By Kate Stepan
While guiding rafts in Bali and other far-flung corners of the globe, Nate and Kelly Bricker saw plenty of what the U.S. river permit system was designed to prevent: overcrowding, overuse, and misuse by companies out to make a buck. When the Salt Lake City-based couple discovered a relatively untouched part of Fiji, they set out to bring tourism to the island nation in a way that would sustain its natural beauty and vibrant village culture. Rivers Fiji opened for business in 1998.
But running an American-style rafting company in a developing country is no small task. Though profits have been elusive, Rivers Fiji has been remarkably successful in protecting bird and fish habitat on Fiji’s main island of Viti Levu. The company leases 12 miles of river corridor from native landowners. The arrangement keeps international timber companies at bay, sparing the river valley’s old-growth mahogany trees from becoming furniture in distant executive suites. Employing more than 25 Fijians as guides, drivers, and office staff, plus dozens of equipment porters and trail workers, Rivers Fiji also contributes to water purification projects and organizes an annual village health clinic. All this while offering about 5,000 annual guests an inside look into what the South Pacific has to offer paddlers: stunning river gorges, splashy rapids, and an unrivaled warmth toward visiting foreigners.
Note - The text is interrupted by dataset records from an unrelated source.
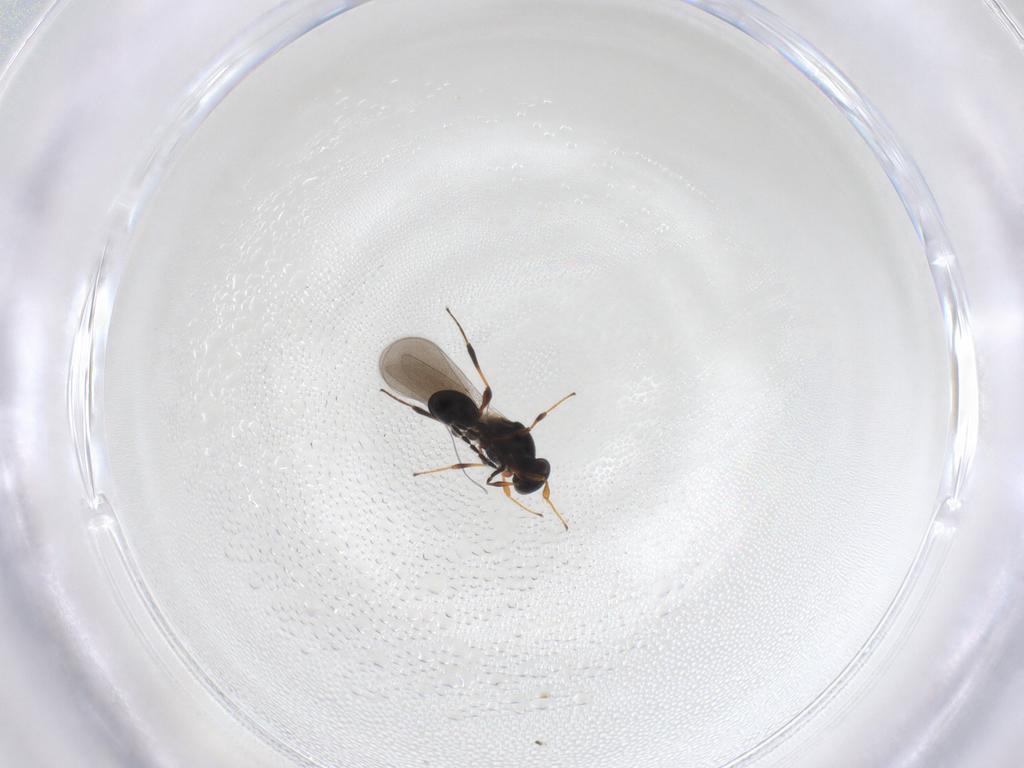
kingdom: Animalia
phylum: Arthropoda
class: Insecta
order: Hymenoptera
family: Platygastridae
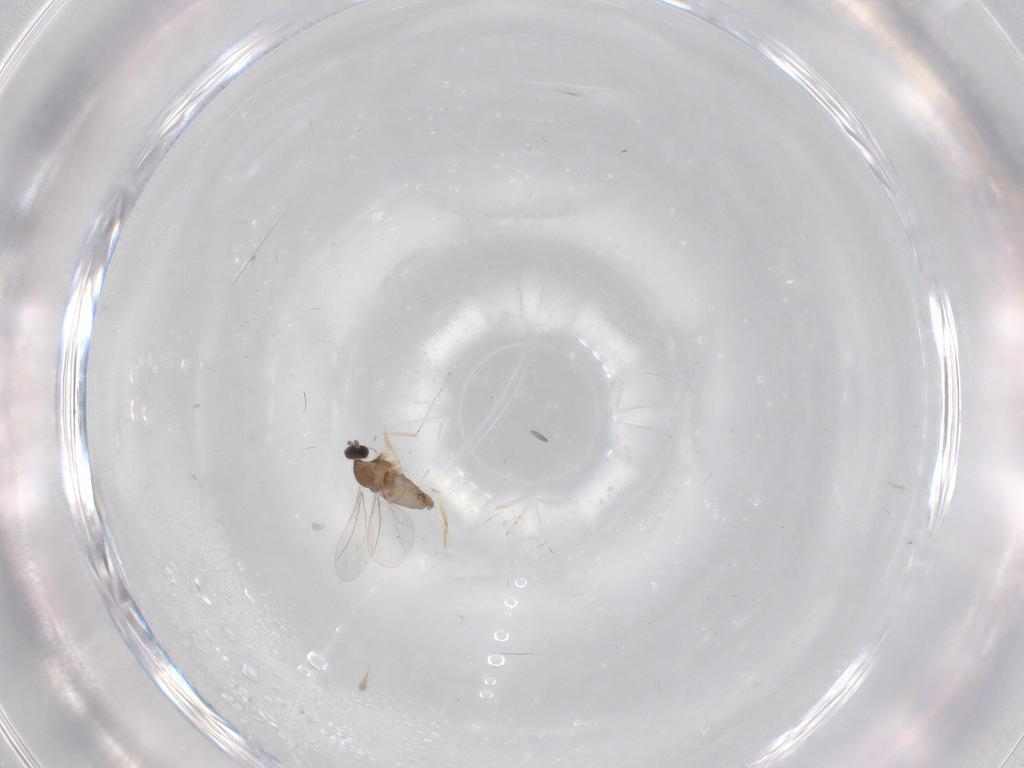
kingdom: Animalia
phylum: Arthropoda
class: Insecta
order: Diptera
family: Cecidomyiidae
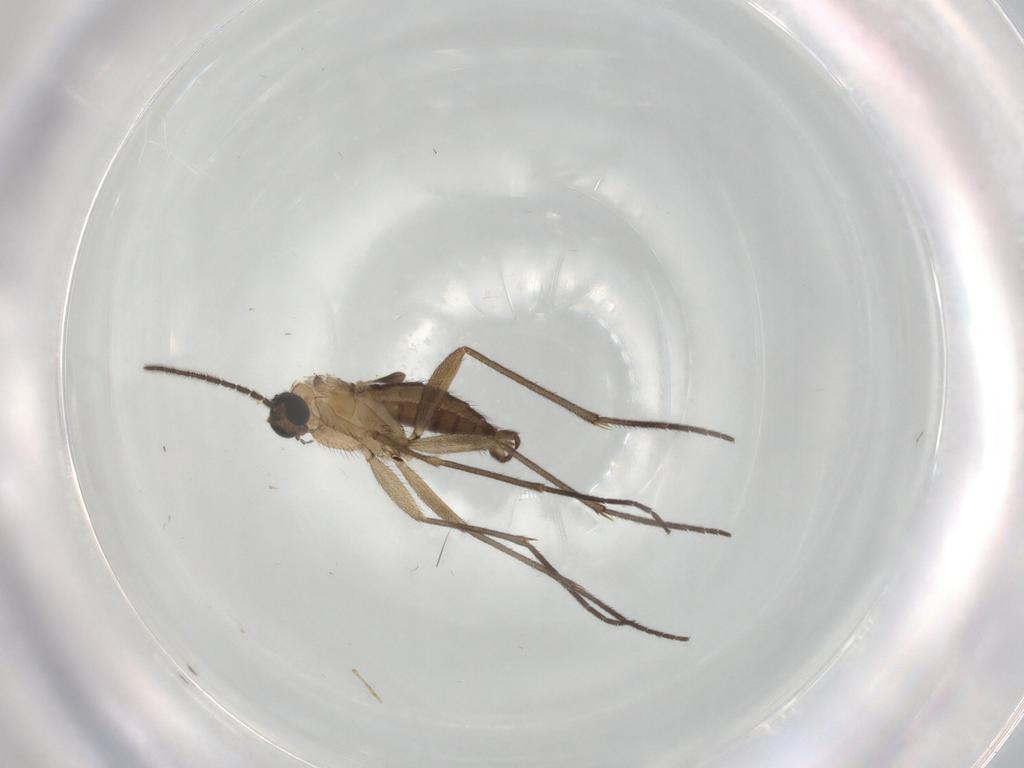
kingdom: Animalia
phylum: Arthropoda
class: Insecta
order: Diptera
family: Sciaridae
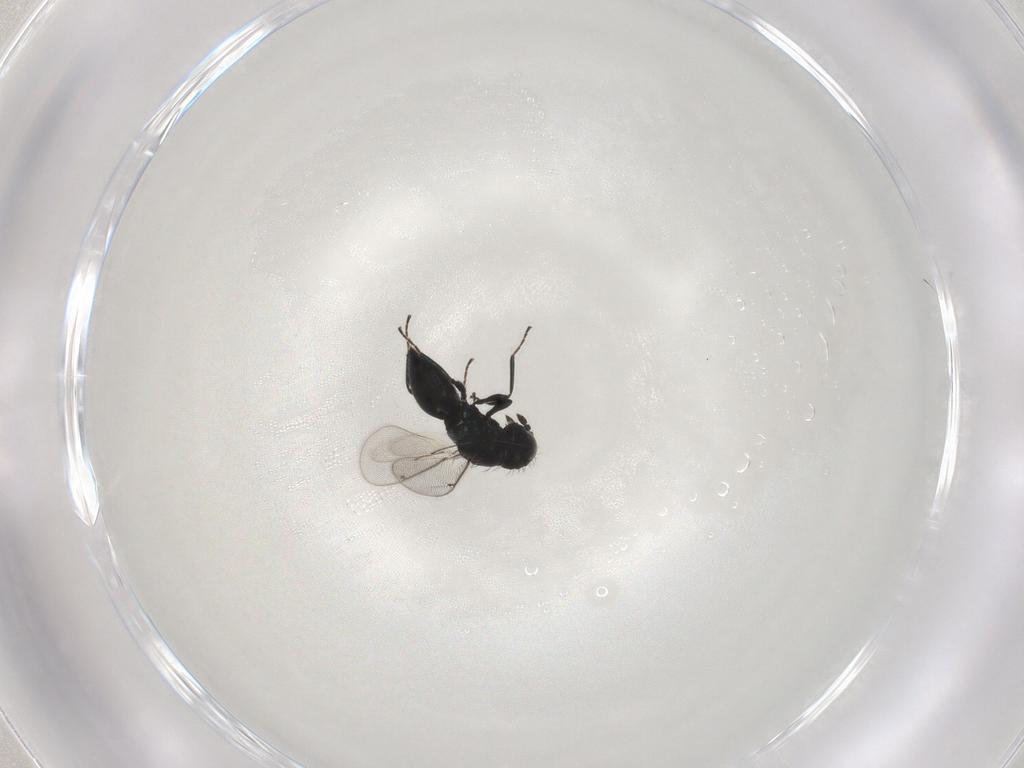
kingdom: Animalia
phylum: Arthropoda
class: Insecta
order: Hymenoptera
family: Eulophidae
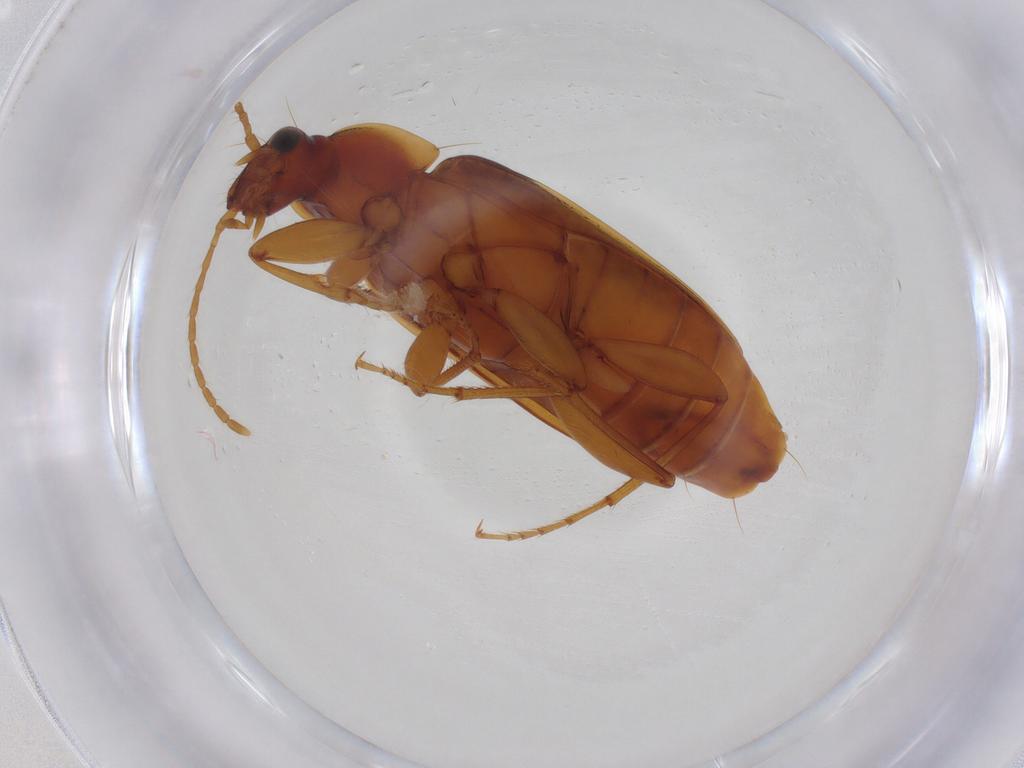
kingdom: Animalia
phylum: Arthropoda
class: Insecta
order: Coleoptera
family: Carabidae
When I visited Fiji in April, one of the raft guides, Mosese, invited me to stay in his native Nakavika village, nestled in remote misty highlands known as the “tropical Yosemite.” It’s the starting point for Rivers Fiji’s premier trip, which consists of a village visit and an inflatable kayak tour down the nearby Wainikoroiluva River (‘Luva for short). Wrapping a traditional sarong-like sulu over my board shorts, I followed Mosese past a smattering of dwellings hewn from wood and corrugated iron to the house of the village chief. Sitting on a mat of woven pandanus, I presented Chief Leo with a sevusevu, a ritual gift of kava root. The root is mixed with water for a mildly numbing, earthy brew that’s shared at any Fijian gathering, casual or formal. When the bowl of murky yaqona was passed to me, I mumbled my introduction and downed it all, as is the custom. Though the concoction resembles something akin to an acid rain mud puddle, I wouldn’t trade it, or that experience, for all the mini-umbrella cocktails on the island.
Two days later, I paddled the ‘Luva to the coast. After a few rocky Class III drops, the run gives way to mellow Class II, and more time to ogle the steep gorge walls draped with tangles of jungle flora. Waterfalls tumbled from the volcanic cliffs while fruit bats swooped overhead. Arriving at the river mouth, tired and sunburned, I felt in tune with the island pace of life, though I didn’t fully appreciate the true meaning of “Fiji time” until touching down in Los Angeles, and merging into rush hour traffic, on the way home.
This story first appeared in the July 2012 issue of C&K.